MEET OUR MUSICIANS
M E E T OUR M US IC IA N S CYNTHIA ESTILL Principal Bassoon
Hometown: Mount Carmel, Illinois | Member of the Nashville Symphony since 1972 You’re retiring at the end of this season after 44 years with the Nashville Symphony. As you look back, what are some of the highlights? It has to be the Carnegie Hall trip in 2000, when Kenneth Schermerhorn was conducting. It was a great trip. My 8-year-old daughter went with us, and she got to go to the concert. The next amazing thing that happened was the opening of Schermerhorn Symphony Center in 2006. The orchestra has changed a lot over the years, and it’s gotten better and better.
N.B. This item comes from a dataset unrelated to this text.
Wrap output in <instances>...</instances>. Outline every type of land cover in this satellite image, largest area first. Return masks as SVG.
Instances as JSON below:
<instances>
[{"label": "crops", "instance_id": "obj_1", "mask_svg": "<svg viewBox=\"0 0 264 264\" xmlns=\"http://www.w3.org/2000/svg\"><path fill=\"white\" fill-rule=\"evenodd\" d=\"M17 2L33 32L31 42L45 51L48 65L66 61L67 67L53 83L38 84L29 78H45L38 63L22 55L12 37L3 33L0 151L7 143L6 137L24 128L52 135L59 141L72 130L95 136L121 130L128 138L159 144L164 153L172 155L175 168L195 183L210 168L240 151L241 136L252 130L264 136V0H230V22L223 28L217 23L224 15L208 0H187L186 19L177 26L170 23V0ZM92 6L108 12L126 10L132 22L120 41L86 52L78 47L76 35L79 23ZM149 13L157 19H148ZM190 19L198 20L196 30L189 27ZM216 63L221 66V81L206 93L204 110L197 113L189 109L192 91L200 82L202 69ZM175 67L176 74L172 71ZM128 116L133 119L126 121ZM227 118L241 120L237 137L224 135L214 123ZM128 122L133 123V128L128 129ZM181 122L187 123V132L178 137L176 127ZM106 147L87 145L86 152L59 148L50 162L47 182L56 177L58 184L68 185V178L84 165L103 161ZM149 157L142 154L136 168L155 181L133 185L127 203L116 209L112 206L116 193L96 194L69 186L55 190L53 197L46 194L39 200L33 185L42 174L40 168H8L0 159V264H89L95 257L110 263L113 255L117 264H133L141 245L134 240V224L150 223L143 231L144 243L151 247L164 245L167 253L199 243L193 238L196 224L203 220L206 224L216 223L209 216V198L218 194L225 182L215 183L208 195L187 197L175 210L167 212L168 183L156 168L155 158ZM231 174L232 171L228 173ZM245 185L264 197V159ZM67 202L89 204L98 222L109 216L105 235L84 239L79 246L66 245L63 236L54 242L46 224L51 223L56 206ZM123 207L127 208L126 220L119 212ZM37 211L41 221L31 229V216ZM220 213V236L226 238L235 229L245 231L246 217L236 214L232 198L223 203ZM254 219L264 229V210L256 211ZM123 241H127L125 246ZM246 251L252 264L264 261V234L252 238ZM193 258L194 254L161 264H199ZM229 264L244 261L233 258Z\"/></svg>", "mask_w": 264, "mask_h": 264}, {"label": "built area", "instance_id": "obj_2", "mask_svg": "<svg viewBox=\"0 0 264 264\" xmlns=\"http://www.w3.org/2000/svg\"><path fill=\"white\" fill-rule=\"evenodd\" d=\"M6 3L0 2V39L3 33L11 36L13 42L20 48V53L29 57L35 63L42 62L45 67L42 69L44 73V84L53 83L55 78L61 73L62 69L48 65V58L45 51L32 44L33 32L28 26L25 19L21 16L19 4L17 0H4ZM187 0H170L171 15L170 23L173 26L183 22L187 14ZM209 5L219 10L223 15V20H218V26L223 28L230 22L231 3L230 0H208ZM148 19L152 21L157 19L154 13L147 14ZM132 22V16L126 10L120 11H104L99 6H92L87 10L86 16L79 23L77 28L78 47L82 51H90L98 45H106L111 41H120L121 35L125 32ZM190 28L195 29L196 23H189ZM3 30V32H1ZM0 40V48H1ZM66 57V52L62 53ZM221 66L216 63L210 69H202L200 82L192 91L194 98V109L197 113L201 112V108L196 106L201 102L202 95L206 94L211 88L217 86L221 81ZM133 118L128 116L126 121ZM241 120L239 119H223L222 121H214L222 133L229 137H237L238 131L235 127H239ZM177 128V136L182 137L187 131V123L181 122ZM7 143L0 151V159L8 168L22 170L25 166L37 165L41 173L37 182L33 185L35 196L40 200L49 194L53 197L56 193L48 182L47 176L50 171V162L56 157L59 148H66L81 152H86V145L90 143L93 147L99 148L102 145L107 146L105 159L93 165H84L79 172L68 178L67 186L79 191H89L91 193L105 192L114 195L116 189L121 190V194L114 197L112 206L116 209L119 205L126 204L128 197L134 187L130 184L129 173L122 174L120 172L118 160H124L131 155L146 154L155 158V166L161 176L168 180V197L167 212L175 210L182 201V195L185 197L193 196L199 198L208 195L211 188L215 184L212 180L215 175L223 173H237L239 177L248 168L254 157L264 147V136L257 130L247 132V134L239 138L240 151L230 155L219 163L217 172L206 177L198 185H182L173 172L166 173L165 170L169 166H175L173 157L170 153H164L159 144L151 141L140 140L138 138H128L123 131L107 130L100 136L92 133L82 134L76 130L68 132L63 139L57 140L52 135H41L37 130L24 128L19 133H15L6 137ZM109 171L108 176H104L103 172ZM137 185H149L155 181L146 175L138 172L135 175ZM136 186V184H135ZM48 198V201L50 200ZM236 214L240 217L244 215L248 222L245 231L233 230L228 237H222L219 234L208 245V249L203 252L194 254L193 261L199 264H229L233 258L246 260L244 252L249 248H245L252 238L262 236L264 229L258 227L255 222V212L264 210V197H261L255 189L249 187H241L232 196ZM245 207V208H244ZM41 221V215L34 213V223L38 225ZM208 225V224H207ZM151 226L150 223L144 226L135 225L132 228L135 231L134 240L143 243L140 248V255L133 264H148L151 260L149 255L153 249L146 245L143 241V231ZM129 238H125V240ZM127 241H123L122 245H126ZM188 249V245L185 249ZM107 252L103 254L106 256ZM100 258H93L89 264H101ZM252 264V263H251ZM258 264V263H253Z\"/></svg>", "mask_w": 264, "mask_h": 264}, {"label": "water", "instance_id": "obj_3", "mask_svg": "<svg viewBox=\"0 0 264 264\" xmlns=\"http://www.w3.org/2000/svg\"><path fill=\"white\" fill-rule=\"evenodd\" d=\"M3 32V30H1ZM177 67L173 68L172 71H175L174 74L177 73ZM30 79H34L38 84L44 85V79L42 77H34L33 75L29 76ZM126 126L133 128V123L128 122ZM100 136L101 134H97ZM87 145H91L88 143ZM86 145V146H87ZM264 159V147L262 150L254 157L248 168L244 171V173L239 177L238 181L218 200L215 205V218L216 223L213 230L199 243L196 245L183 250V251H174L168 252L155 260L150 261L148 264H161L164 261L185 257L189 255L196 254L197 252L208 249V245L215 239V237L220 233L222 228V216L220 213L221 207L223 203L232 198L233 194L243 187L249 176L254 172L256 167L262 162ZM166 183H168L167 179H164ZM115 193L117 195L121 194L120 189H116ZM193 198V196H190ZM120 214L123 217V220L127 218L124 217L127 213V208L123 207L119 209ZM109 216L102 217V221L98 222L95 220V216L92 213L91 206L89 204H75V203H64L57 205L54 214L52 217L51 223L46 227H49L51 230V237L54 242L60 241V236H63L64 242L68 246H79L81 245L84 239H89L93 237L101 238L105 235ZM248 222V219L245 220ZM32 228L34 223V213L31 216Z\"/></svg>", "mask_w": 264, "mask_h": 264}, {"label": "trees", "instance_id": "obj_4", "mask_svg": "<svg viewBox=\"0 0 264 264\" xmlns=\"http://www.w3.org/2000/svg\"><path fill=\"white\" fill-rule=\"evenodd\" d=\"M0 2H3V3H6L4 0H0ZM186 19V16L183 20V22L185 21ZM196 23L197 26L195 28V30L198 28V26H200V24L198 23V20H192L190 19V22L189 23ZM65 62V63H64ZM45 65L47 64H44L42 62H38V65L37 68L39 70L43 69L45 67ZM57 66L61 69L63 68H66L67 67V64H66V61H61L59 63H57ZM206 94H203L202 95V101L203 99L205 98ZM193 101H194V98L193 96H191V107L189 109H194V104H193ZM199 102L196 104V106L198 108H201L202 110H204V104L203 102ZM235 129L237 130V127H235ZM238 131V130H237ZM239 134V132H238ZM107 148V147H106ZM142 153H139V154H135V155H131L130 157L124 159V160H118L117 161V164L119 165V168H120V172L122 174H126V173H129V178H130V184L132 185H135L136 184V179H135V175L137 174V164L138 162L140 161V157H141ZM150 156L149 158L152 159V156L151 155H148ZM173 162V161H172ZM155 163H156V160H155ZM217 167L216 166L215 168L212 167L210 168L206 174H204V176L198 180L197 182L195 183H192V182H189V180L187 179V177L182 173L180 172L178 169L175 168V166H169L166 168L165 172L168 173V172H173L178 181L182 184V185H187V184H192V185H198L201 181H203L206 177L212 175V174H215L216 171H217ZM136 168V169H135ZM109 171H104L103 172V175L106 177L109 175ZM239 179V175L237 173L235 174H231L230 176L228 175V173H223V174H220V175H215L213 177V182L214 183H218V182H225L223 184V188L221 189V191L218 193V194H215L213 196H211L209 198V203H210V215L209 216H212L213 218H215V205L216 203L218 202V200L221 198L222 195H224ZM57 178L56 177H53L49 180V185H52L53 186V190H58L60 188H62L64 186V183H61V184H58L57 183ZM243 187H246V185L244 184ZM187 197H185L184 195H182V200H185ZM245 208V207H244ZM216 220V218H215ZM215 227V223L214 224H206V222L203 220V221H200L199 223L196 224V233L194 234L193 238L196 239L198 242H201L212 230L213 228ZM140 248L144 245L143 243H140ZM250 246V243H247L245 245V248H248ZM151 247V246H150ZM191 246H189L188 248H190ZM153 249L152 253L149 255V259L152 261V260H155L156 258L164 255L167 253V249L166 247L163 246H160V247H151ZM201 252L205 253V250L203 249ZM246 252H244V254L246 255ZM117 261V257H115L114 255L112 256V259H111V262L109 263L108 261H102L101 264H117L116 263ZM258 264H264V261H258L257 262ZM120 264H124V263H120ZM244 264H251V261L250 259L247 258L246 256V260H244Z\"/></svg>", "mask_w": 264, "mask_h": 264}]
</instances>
What repertoire have you especially enjoyed performing with the Nashville Symphony? I really loved the way Kenneth Schermerhorn conducted Mahler. We did quite a few Mahler symphonies, and that was always special, because Kenneth was very energized by the music. I think we felt that, and we could emulate his feelings. What inspired you to become a musician? I started out singing, and my mother was a singer. When I was little, she would sit down at the piano and sing Brahms, Saint-Saëns, Tchaikovsky, Schumann, just beautiful music. I was raised on classical music. My mother would have us come in and watch Leonard Bernstein’s Young People’s Concerts when we were little. She had a whistle she would blow, and whatever we were doing, we were supposed to come running. I’m sure she blew the whistle for Leonard Bernstein. Back in the 1950s, girls had a choice of three or four things they could be: a nurse, a teacher, a secretary,
or a mother. Bassoonist was not on the list. I’m very happy about having been a mother and a teacher, and I just inserted bassoonist as part of that too. Which composers write the best music for the bassoon? Bach realized that the bassoon could be a melodic instrument and not only part of the counterpoint. In his B-minor Mass, he has a bassoon duo as an obbligato in one of the arias, which is beautiful. And Haydn picked up the banner and used bassoon and oboe in a lot of his trios, and there are tricky parts in some of his later symphonies. Mozart wrote amazing bassoon parts, especially in the later piano concerti. And Brahms just really speaks to me. Stravinsky also writes amazing bassoon parts, and he challenged bassoon players at the turn of the 20th century with The Rite of Spring, which has a beautiful solo. Do you have retirement plans? I have a beautiful piano at home, so I’m planning to dust it off and go back to what I started on. Also, I bought an accordion, which I’m excited about, and I have a whole bunch of other instruments. I’m excited about being able to travel more. My sister and I are going to Europe this summer. I’ve always loved to sail, and I haven’t been able to spend much time doing it recently.